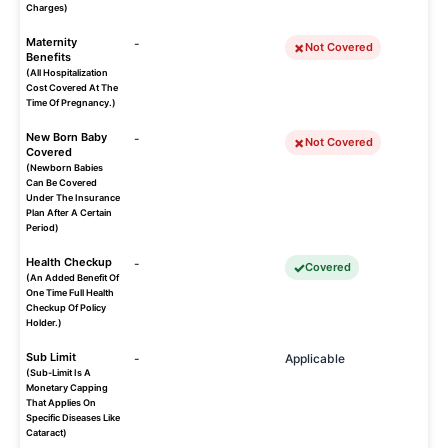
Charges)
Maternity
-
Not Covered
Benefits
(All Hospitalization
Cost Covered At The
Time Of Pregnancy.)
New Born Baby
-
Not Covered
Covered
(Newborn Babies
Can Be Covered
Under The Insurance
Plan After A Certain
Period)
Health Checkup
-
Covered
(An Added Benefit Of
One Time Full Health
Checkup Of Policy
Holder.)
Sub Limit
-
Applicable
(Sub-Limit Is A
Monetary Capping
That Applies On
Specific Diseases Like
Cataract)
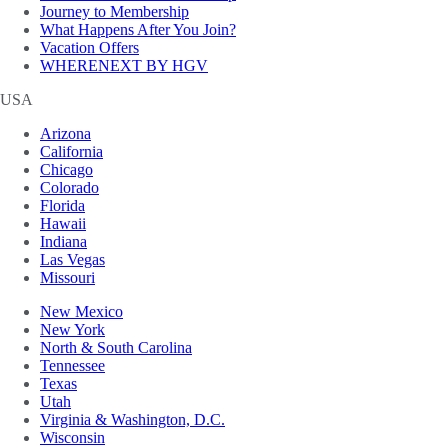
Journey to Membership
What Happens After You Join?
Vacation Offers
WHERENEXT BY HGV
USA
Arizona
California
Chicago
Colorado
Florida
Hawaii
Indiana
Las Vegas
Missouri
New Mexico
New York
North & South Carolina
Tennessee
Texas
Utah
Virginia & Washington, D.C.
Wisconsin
* * *
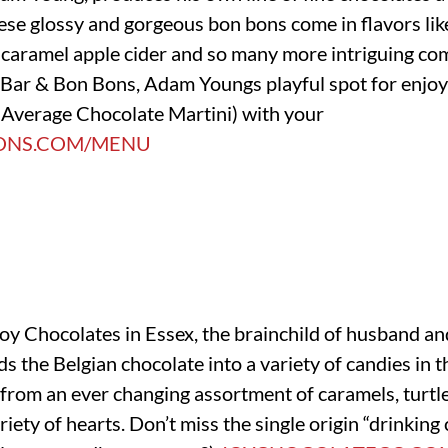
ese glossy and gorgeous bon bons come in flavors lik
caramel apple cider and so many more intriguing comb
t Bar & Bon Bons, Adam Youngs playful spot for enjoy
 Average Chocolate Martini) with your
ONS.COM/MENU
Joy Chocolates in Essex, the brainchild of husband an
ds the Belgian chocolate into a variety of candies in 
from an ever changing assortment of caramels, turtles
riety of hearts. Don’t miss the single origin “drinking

Assignment: Pick each line holding "Health" out of the entries above and return it.

Response to this task:
Health Checkup
One Time Full Health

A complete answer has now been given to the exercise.